| REQUIRED ACTION |
What is needed is the full listing written out exactly, minus the pictures.

DATA FOR PROCESSING Block Start

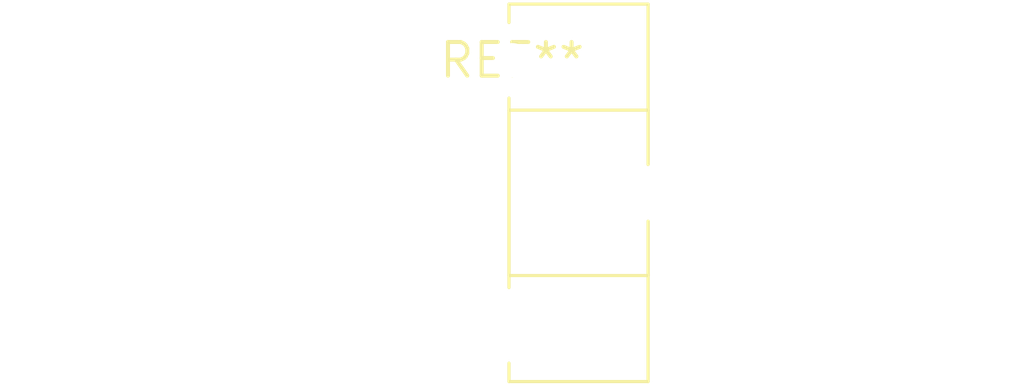
<source format=kicad_pcb>
(kicad_pcb (version 20240108) (generator pcbnew)

  (general
    (thickness 1.6)
  )

  (paper "A4")
  (layers
    (0 "F.Cu" signal)
    (31 "B.Cu" signal)
    (32 "B.Adhes" user "B.Adhesive")
    (33 "F.Adhes" user "F.Adhesive")
    (34 "B.Paste" user)
    (35 "F.Paste" user)
    (36 "B.SilkS" user "B.Silkscreen")
    (37 "F.SilkS" user "F.Silkscreen")
    (38 "B.Mask" user)
    (39 "F.Mask" user)
    (40 "Dwgs.User" user "User.Drawings")
    (41 "Cmts.User" user "User.Comments")
    (42 "Eco1.User" user "User.Eco1")
    (43 "Eco2.User" user "User.Eco2")
    (44 "Edge.Cuts" user)
    (45 "Margin" user)
    (46 "B.CrtYd" user "B.Courtyard")
    (47 "F.CrtYd" user "F.Courtyard")
    (48 "B.Fab" user)
    (49 "F.Fab" user)
    (50 "User.1" user)
    (51 "User.2" user)
    (52 "User.3" user)
    (53 "User.4" user)
    (54 "User.5" user)
    (55 "User.6" user)
    (56 "User.7" user)
    (57 "User.8" user)
    (58 "User.9" user)
  )

  (setup
    (pad_to_mask_clearance 0)
    (pcbplotparams
      (layerselection 0x00010fc_ffffffff)
      (plot_on_all_layers_selection 0x0000000_00000000)
      (disableapertmacros false)
      (usegerberextensions false)
      (usegerberattributes false)
      (usegerberadvancedattributes false)
      (creategerberjobfile false)
      (dashed_line_dash_ratio 12.000000)
      (dashed_line_gap_ratio 3.000000)
      (svgprecision 4)
      (plotframeref false)
      (viasonmask false)
      (mode 1)
      (useauxorigin false)
      (hpglpennumber 1)
      (hpglpenspeed 20)
      (hpglpendiameter 15.000000)
      (dxfpolygonmode false)
      (dxfimperialunits false)
      (dxfusepcbnewfont false)
      (psnegative false)
      (psa4output false)
      (plotreference false)
      (plotvalue false)
      (plotinvisibletext false)
      (sketchpadsonfab false)
      (subtractmaskfromsilk false)
      (outputformat 1)
      (mirror false)
      (drillshape 1)
      (scaleselection 1)
      (outputdirectory "")
    )
  )

  (net 0 "")

  (footprint "Potentiometer_ACP_CA14-H4_Horizontal" (layer "F.Cu") (at 0 0))

)

</source>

DATA FOR PROCESSING Block End

| ANSWER BOX |
<source format=kicad_pcb>
(kicad_pcb (version 20240108) (generator pcbnew)

  (general
    (thickness 1.6)
  )

  (paper "A4")
  (layers
    (0 "F.Cu" signal)
    (31 "B.Cu" signal)
    (32 "B.Adhes" user "B.Adhesive")
    (33 "F.Adhes" user "F.Adhesive")
    (34 "B.Paste" user)
    (35 "F.Paste" user)
    (36 "B.SilkS" user "B.Silkscreen")
    (37 "F.SilkS" user "F.Silkscreen")
    (38 "B.Mask" user)
    (39 "F.Mask" user)
    (40 "Dwgs.User" user "User.Drawings")
    (41 "Cmts.User" user "User.Comments")
    (42 "Eco1.User" user "User.Eco1")
    (43 "Eco2.User" user "User.Eco2")
    (44 "Edge.Cuts" user)
    (45 "Margin" user)
    (46 "B.CrtYd" user "B.Courtyard")
    (47 "F.CrtYd" user "F.Courtyard")
    (48 "B.Fab" user)
    (49 "F.Fab" user)
    (50 "User.1" user)
    (51 "User.2" user)
    (52 "User.3" user)
    (53 "User.4" user)
    (54 "User.5" user)
    (55 "User.6" user)
    (56 "User.7" user)
    (57 "User.8" user)
    (58 "User.9" user)
  )

  (setup
    (pad_to_mask_clearance 0)
    (pcbplotparams
      (layerselection 0x00010fc_ffffffff)
      (plot_on_all_layers_selection 0x0000000_00000000)
      (disableapertmacros false)
      (usegerberextensions false)
      (usegerberattributes false)
      (usegerberadvancedattributes false)
      (creategerberjobfile false)
      (dashed_line_dash_ratio 12.000000)
      (dashed_line_gap_ratio 3.000000)
      (svgprecision 4)
      (plotframeref false)
      (viasonmask false)
      (mode 1)
      (useauxorigin false)
      (hpglpennumber 1)
      (hpglpenspeed 20)
      (hpglpendiameter 15.000000)
      (dxfpolygonmode false)
      (dxfimperialunits false)
      (dxfusepcbnewfont false)
      (psnegative false)
      (psa4output false)
      (plotreference false)
      (plotvalue false)
      (plotinvisibletext false)
      (sketchpadsonfab false)
      (subtractmaskfromsilk false)
      (outputformat 1)
      (mirror false)
      (drillshape 1)
      (scaleselection 1)
      (outputdirectory "")
    )
  )

  (net 0 "")

  (footprint "Potentiometer_ACP_CA14-H4_Horizontal" (layer "F.Cu") (at 0 0))

)

</source>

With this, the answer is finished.